In another moment down went Alice after it, never once considering how in the world she was to get out again. The rabbit-hole went straight on like a tunnel for some way, and then dipped suddenly down, so suddenly that Alice had not a moment to think about stopping herself before she found herself falling down a very deep well.
Been there, done that! You think you are going in a straight line – whether researching according to a plan or writing your novel according to a plan – when an intersting bit of information beckons you on, inviting you to go down the rabbit hole in pursuit of it.

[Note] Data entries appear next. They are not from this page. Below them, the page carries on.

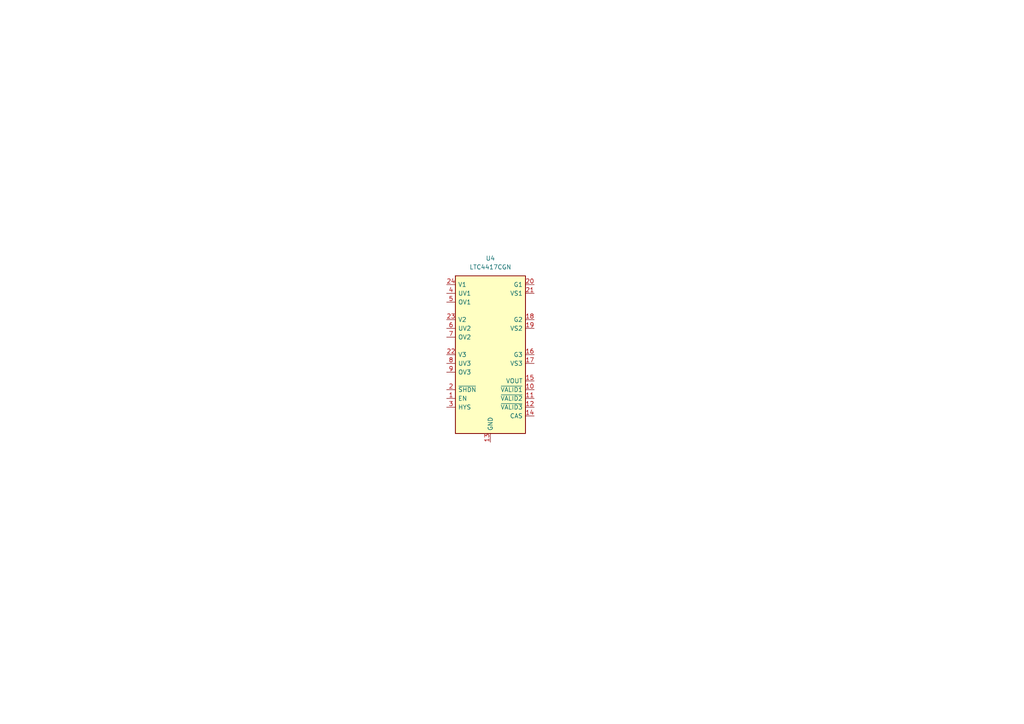
<source format=kicad_sch>
(kicad_sch
	(version 20231120)
	(generator "eeschema")
	(generator_version "8.0")
	(uuid "1d56c1ee-9d04-4300-901d-49a9c48baeb1")
	(paper "A4")
	
	(symbol
		(lib_id "Power_Management:LTC4417CGN")
		(at 142.24 102.87 0)
		(unit 1)
		(exclude_from_sim no)
		(in_bom yes)
		(on_board yes)
		(dnp no)
		(fields_autoplaced yes)
		(uuid "bad94d4d-07c6-400d-acb5-3f0858c9143d")
		(property "Reference" "U4"
			(at 142.24 74.93 0)
			(effects
				(font
					(size 1.27 1.27)
				)
			)
		)
		(property "Value" "LTC4417CGN"
			(at 142.24 77.47 0)
			(effects
				(font
					(size 1.27 1.27)
				)
			)
		)
		(property "Footprint" "Package_SO:SSOP-24_3.9x8.7mm_P0.635mm"
			(at 143.51 127 0)
			(effects
				(font
					(size 1.27 1.27)
				)
				(justify left)
				(hide yes)
			)
		)
		(property "Datasheet" "https://www.analog.com/media/en/technical-documentation/data-sheets/4417f.pdf"
			(at 160.02 132.08 0)
			(effects
				(font
					(size 1.27 1.27)
				)
				(hide yes)
			)
		)
		(property "Description" "Prioritized PowerPath Controller, Selects Highest Priority Supply from Three Inputs, SSOP"
			(at 142.24 102.87 0)
			(effects
				(font
					(size 1.27 1.27)
				)
				(hide yes)
			)
		)
		(pin "21"
			(uuid "b9be996c-6ae3-4e4b-a7df-67e3a195391b")
		)
		(pin "1"
			(uuid "0b42360d-9772-4009-a0c5-41fd71384065")
		)
		(pin "24"
			(uuid "29e5098a-96b8-4539-b747-4844ecf01e75")
		)
		(pin "14"
			(uuid "8523cc34-3fef-42eb-81b8-36202c06535a")
		)
		(pin "19"
			(uuid "a1e72123-33e1-4951-a867-65360587dd42")
		)
		(pin "15"
			(uuid "0021baa6-29bf-4a18-af5e-31f637e32216")
		)
		(pin "16"
			(uuid "f3c206a7-691c-4b10-8def-9ed0421c35b4")
		)
		(pin "3"
			(uuid "e29d8f45-585e-4763-bc6e-d6353c98f692")
		)
		(pin "8"
			(uuid "f6505050-b582-4b3e-8921-973af95865b5")
		)
		(pin "22"
			(uuid "1a94d95d-e685-4dfe-a6ea-73e32d8c282c")
		)
		(pin "5"
			(uuid "b8d66623-b307-4f29-b9b1-e7024f7df49c")
		)
		(pin "2"
			(uuid "3497d8c5-109e-43b2-bf4c-49d41fb1e7c0")
		)
		(pin "9"
			(uuid "3e66c25b-99cb-4ce3-8e72-fbacbb7e5021")
		)
		(pin "12"
			(uuid "fe268b9c-7e32-4366-a32d-3823f37e1884")
		)
		(pin "17"
			(uuid "f0c1ef27-7098-4376-b510-ff5a7fe73713")
		)
		(pin "11"
			(uuid "9bde53a5-4261-4049-bbae-55371f0d1d86")
		)
		(pin "18"
			(uuid "802428cb-bec4-4e9e-a04c-549c1c2b02b2")
		)
		(pin "20"
			(uuid "263874fe-7228-486e-853b-0cb9111bd658")
		)
		(pin "7"
			(uuid "e243e14e-548c-4e76-ace8-462c6cd68575")
		)
		(pin "4"
			(uuid "8e1e0479-1ff0-42aa-a5ec-698d066ed68b")
		)
		(pin "10"
			(uuid "efe4bc62-b204-4da5-bc13-54c4bc55034d")
		)
		(pin "6"
			(uuid "c89f2fe8-8fa8-461a-bf5d-59ec16047431")
		)
		(pin "13"
			(uuid "b047f74e-f539-4c8a-aad4-809b781dca76")
		)
		(pin "23"
			(uuid "3b1bfb80-6540-476d-b7e3-854d9c119b36")
		)
		(instances
			(project "Avio-BMS"
				(path "/14e0994b-afc2-4c10-b50d-3efcc006980d/dbdf80f5-ba59-470e-9ee4-588debf4f340"
					(reference "U4")
					(unit 1)
				)
			)
		)
	)
)

</source>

You could end up feeling like Alice:
Presently she began again. `I wonder if I shall fall right THROUGH the earth! How funny it'll seem to come out among the people that walk with their heads downward! The Antipathies, I think--' (she was rather glad there WAS no one listening, this time, as it didn't sound at all the right word) `--but I shall have to ask them what the name of the country is, you know. Please, Ma'am, is this New Zealand or Australia?' (and she tried to curtsey as she spoke--fancy CURTSEYING as you're falling through the air! Do you think you could manage it?) `And what an ignorant little girl she'll think me for asking! No, it'll never do to ask: perhaps I shall see it written up somewhere.'
Down
            Down
                        Down
Of course, not all rabbit holes are the same. Some rabbit holes are VIRs – Very Important Rabbit holes. This is not the same as fascinating rabbit holes – most rabbit holes are fascinating. You have to choose carefully where you are going to spend your time, because – like rabbits – rabbit holes spawn young. Once you are down a rabbit hole you find yourself in a warren and can easily be lost
Your job is not exploring but researching so that you can write. So to guide you, you might draw a map of rabbit holes – put a big X through the handful you do not need to move your plot along, and select the handful of VIRs that will.
And go down that handful.
Alice's white rabbit with pink eyes
Some examples of rabbit holes we dived into are the obelisks (there are 33 but we had to settle for a smaller number to deal with in the novel, and so chose 7; the Bug rabbit hole (have you any idea how many microbes there are, and how fascinating the latest advances of microbiology are?); and the Tulli Manuscript rabbit hole (a casual mention of this papyrus while we were researching Pharaoh Thutmose III lead us to the mystery of the papyrus, the story of how it was found to the interesting character of Baron Rachewiltz and from him to Ezra Pound and on to Venice, from whether the papyrus original was a forgery to whether the copy is a forgery to the train of events – the seller and the antiquities dealer and hotel etc in Cairo, to the Air Force investigation of UFOs to the Trick Memorandum to Doubt to Fort to Thatcher ... all set out in our later posts, in case you, too, want to dive down some rabbit holes we explored).
How can you deal with unused rabbit holes?
You can use them for a sequel (if you have one), or in your website (if you have one) or else block their entrance ways with sand, and store your rabbit hole map with its X'ed out rabbit holes so that you can come back to it one day. Maybe.